Broken Promise: A Thriller

“How about her voice? What did she say to you and what was her voice like?”

 

 

“It was pretty. She said, ‘I want you to look after this little man. His name is Matthew. I know you’ll do a good job.’ That was about all. Her voice was kind of singsong? You know what I mean?”

 

“I think so,” I said.

 

“And she left me the stroller. She said she was sorry she didn’t have anything else for me. And then she was gone.”

 

“Did she leave in a car?”

 

Marla concentrated. “Yeah, there was a car.” She sighed. “I’m even worse with those than faces. It was black, I think.”

 

“A pickup truck? An SUV? A van? A convertible?”

 

She bit her lip. “Well, it wasn’t a convertible. A van, maybe. But I wasn’t paying much attention because I had Matthew to look after.”

 

“Didn’t you think it was kind of strange? Someone just doing that?”

 

“Sure,” she said, looking at me like I was an idiot. “But it was such a wonderful thing, I didn’t want to question it. I thought, Maybe this is how the universe is supposed to unfold. I lose a child, but then I’m given one to make up for that.”

 

I thought there was more—or less—to this than the universe trying to make things right.

 

Knowing a reasonable explanation was unlikely to come from Marla, I tried to figure it out myself. If what Marla believed was really what happened, how did one make sense of it?

 

For someone to be able to take Matthew’s baby, Rosemary Gaynor must have already been dead. Otherwise she would have tried to stop it from happening.

 

So someone kills Matthew’s mother. And there’s this baby in the house.

 

The killer doesn’t harm Matthew. Whatever has motivated him—or her—to murder the woman, it’s not enough to do in the baby, too.

 

The killer could have just left. The baby would have been found eventually.

 

But no. The killer—or someone—wants to leave the baby with someone.

 

Why Marla?

 

Of all the people in Promise Falls the baby could have been left with, it’s Marla. Who lives clear across town. And who has a history—albeit a short one—of trying to steal a baby out of a hospital.

 

Oh, shit.

 

It was perfect.

 

“David?” Marla asked. “Hello?”

 

“What?”

 

“You looked all spaced-out there for a second.” She smiled. “You look like I feel. Like I’m in dreamland or something. They’ve got me on something. I kind of go in and out.

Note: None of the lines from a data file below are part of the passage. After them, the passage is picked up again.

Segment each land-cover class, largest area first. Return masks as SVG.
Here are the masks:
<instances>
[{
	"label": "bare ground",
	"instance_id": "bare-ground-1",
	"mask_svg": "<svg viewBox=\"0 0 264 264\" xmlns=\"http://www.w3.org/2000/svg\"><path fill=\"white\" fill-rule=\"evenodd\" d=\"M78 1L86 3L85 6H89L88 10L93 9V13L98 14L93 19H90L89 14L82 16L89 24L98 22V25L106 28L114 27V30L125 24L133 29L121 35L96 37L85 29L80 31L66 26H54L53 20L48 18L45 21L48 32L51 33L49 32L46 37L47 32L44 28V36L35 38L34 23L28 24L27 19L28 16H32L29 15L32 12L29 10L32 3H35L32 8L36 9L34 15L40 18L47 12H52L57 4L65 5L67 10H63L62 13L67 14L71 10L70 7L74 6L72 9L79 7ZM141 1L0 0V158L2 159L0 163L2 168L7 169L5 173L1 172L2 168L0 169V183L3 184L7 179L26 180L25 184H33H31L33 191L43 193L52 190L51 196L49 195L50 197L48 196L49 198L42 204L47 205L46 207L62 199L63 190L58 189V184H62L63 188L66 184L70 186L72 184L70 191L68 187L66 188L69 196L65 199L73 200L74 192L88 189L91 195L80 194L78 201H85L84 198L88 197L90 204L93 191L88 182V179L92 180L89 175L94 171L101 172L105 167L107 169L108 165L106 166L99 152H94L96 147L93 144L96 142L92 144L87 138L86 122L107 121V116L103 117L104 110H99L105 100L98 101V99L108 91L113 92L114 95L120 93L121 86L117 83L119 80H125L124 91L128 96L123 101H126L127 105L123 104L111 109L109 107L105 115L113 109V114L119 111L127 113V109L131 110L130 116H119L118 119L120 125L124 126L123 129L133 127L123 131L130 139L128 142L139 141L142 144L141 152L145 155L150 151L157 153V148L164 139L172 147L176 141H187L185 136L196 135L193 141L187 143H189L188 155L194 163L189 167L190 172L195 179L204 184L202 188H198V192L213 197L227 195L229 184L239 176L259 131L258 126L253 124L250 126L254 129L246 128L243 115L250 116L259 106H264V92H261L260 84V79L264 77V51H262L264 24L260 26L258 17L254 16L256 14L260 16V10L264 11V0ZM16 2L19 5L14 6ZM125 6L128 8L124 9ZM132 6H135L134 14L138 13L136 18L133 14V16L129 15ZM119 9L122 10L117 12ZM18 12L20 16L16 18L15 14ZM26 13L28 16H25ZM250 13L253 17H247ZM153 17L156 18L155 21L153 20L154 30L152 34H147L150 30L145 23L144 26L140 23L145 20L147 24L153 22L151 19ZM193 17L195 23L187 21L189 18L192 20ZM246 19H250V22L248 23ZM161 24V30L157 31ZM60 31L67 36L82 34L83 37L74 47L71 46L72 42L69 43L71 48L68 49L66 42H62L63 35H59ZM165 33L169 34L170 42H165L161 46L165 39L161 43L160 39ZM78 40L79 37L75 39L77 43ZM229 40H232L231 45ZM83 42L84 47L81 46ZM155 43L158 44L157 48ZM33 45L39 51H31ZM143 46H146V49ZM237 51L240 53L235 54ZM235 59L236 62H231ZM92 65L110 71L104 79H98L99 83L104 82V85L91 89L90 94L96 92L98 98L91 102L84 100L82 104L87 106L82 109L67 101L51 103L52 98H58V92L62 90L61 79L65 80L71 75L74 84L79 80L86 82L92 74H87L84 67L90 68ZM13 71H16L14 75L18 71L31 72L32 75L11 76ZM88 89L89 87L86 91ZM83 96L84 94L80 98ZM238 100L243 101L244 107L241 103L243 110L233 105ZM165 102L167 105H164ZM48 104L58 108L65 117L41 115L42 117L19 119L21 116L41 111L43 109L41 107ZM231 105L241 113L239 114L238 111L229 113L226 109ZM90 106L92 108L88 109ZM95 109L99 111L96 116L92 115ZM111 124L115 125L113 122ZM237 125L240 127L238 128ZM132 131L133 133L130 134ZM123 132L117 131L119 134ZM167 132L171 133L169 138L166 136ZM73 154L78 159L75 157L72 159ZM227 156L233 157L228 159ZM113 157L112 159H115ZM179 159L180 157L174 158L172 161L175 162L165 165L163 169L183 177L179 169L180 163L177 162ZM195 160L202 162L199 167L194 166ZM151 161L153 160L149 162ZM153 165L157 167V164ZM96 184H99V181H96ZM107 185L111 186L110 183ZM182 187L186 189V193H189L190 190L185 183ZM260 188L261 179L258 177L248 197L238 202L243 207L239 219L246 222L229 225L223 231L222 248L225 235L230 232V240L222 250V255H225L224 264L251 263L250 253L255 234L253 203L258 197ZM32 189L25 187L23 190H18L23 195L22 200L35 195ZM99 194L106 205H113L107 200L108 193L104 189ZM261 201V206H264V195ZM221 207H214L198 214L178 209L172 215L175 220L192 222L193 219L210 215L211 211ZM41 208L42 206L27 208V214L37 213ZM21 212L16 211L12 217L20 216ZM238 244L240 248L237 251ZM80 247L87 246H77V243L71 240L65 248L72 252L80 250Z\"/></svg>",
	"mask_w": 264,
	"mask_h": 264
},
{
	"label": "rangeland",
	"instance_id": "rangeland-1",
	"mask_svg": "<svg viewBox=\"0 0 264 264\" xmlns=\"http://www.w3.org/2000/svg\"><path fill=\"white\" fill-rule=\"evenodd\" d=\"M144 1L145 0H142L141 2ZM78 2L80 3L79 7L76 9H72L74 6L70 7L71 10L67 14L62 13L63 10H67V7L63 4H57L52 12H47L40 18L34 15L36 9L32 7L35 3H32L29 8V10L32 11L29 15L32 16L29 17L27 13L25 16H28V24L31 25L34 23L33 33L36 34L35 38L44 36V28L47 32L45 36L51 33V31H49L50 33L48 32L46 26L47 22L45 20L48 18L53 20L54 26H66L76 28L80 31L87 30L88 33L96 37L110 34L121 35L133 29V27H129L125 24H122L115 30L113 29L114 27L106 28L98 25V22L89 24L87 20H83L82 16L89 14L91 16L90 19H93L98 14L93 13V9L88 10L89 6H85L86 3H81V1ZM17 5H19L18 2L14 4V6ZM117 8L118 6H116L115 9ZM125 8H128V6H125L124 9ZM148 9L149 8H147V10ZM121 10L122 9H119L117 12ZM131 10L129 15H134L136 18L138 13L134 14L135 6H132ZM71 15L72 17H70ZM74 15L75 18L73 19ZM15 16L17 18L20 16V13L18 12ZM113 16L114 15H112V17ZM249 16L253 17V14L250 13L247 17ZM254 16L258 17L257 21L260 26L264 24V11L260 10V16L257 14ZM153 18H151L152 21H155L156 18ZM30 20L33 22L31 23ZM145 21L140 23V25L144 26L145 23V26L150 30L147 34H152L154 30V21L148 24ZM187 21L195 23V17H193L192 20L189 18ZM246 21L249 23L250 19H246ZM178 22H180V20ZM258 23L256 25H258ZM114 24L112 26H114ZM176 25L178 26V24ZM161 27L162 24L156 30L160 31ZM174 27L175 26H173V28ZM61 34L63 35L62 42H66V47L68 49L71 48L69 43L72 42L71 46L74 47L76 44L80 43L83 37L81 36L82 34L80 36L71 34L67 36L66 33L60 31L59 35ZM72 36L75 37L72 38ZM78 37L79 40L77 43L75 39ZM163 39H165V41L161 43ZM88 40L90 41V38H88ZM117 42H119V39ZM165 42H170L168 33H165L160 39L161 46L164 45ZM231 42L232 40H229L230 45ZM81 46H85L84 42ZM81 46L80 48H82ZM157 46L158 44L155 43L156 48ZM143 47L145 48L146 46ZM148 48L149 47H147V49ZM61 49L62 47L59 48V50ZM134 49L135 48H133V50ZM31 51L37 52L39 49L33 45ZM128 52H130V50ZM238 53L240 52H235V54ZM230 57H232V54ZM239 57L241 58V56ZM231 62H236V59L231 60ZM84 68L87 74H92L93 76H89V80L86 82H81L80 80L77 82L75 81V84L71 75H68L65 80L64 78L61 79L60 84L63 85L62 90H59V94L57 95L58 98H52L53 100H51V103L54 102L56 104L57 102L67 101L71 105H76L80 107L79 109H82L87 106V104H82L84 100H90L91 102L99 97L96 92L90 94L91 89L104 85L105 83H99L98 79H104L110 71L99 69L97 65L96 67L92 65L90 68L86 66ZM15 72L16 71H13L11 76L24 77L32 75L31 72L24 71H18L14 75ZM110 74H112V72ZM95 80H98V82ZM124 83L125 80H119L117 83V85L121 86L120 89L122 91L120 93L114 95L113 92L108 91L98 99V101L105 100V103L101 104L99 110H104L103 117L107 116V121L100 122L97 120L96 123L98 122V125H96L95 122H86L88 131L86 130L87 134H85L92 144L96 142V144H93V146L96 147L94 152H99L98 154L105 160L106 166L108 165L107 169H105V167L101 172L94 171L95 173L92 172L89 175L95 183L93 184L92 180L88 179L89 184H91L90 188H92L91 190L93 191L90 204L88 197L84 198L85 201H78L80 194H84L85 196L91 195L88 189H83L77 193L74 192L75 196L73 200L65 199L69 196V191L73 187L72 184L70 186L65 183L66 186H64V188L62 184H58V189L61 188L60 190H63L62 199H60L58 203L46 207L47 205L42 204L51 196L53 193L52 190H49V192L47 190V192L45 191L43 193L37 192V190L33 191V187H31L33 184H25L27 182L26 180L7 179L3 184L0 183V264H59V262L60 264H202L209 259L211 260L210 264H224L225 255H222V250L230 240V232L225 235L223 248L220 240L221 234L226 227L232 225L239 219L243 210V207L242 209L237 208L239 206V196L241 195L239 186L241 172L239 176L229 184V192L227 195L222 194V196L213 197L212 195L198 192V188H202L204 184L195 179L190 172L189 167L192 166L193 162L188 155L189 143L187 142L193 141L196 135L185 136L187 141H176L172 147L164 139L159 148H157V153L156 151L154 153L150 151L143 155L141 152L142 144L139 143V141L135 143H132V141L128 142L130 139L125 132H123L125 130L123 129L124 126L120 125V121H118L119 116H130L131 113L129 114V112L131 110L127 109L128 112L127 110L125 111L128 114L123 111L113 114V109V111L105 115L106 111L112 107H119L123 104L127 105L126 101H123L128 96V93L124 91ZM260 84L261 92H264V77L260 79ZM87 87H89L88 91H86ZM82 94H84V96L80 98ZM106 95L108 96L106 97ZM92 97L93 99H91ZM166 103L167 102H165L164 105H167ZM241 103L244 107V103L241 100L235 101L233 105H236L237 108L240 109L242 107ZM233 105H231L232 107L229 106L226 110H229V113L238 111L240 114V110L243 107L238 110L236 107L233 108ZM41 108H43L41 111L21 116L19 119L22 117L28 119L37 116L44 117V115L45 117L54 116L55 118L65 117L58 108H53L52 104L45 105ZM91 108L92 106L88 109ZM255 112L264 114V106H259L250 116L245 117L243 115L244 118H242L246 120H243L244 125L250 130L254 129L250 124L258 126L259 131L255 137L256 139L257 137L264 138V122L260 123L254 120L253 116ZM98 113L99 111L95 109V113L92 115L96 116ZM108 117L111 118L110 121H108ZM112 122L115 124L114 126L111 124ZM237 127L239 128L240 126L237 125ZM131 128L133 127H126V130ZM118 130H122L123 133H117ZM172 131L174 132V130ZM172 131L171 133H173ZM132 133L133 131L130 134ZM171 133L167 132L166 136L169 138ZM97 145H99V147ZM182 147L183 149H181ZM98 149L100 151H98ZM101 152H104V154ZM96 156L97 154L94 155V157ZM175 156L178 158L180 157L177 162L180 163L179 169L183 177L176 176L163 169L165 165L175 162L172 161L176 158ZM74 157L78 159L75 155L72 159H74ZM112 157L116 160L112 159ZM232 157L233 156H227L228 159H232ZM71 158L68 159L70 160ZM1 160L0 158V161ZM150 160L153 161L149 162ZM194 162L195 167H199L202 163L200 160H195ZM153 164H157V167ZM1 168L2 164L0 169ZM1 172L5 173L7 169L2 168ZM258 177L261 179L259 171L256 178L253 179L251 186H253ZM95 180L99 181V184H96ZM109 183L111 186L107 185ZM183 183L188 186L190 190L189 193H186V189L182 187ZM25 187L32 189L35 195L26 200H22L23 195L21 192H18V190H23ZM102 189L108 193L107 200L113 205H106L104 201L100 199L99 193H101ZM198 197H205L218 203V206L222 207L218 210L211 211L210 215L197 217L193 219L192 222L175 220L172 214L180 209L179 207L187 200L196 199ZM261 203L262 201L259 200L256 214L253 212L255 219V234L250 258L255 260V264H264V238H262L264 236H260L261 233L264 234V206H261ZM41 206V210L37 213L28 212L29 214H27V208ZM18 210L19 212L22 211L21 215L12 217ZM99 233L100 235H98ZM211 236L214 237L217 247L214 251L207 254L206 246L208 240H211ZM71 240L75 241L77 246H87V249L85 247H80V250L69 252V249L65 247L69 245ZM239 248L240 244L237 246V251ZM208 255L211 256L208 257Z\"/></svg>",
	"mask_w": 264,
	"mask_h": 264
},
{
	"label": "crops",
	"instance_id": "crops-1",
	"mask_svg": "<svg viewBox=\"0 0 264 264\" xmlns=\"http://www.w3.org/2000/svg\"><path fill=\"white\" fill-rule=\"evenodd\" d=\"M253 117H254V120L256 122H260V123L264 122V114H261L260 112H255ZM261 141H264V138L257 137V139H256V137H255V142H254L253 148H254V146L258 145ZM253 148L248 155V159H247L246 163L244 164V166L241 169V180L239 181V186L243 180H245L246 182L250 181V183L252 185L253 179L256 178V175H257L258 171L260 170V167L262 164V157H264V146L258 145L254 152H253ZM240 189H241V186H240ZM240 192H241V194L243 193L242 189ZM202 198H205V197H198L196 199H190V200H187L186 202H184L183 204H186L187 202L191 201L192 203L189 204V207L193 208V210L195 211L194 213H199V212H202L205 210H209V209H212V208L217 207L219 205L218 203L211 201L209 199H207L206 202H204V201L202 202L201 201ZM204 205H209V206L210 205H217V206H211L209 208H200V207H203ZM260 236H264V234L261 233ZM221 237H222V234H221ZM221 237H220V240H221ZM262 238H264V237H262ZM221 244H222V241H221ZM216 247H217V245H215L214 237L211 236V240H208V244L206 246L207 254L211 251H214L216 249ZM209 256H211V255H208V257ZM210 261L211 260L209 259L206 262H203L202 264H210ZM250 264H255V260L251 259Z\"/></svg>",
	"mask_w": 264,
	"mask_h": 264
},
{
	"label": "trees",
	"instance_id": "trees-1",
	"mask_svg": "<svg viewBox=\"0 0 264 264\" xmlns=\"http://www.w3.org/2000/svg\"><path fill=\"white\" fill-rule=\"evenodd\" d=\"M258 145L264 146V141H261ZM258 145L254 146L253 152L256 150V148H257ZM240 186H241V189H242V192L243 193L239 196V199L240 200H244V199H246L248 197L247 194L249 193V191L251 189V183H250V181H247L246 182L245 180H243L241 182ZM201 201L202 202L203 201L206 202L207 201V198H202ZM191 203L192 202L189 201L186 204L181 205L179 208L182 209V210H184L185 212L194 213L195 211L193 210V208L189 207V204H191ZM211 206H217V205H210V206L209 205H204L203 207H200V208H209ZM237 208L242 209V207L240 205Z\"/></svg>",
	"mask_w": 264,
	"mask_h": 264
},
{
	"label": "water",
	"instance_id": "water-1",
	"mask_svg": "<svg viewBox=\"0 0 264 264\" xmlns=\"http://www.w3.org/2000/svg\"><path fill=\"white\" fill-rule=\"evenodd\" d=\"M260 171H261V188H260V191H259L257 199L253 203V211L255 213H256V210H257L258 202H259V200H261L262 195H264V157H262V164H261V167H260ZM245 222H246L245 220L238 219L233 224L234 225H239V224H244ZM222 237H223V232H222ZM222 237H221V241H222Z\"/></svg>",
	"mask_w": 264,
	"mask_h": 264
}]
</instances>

Last time I felt like this was when I was at the cabin.”

 

“I was just thinking,” I said. “That’s all.”

 

I asked her a bunch of other things. About this student named Derek she’d told me about earlier in the day who’d gotten her pregnant, and where I might be able to find him. I tried asking again whether there was any chance she might have a connection to the Gaynors. I’d brought along one of my reporter’s notebooks and was scribbling down everything Marla said in case something that didn’t seem important now would turn out to be later.

 

But the entire time, I was thinking about something else.

 

About how, if I—let’s say—had wanted to kill Rosemary Gaynor, and wanted to pin the crime on someone else, who better than some crazy woman who’d tried to kidnap a baby months earlier? What better way to frame her than to leave the dead woman’s baby with her?

 

Maybe even leave a little blood on the door.

 

Was that a reach? Was that totally ridiculous?

 

To pull off something like that, someone would have to know what Marla had done. And her escapade had been pretty well hushed up by my aunt. There’d been nothing in the news, no charges laid.

 

For someone to put Rosemary Gaynor’s death on Marla, that person would have to be connected somehow to both Marla and the Gaynors. Otherwise there’d be no way that person would know how to exploit Marla’s history.

 

But who—

 

“Excuse me, who are you?”

 

I turned and saw a man standing in the hospital room doorway. He was wearing a proper suit, was about six feet tall, and looked like he thought he owned the place.

 

“I’m David Harwood,” I said. “I’m Marla’s cousin. And you . . . ?”

 

“I’m Marla’s doctor,” he said. “Dr. Sturgess. I don’t believe we’ve ever met, David.”

 

 

 

 

 

THIRTY

 

 

“I’VE got a good feeling,” Clive Duncomb said. “This is the night we’re going to catch this son of a bitch.”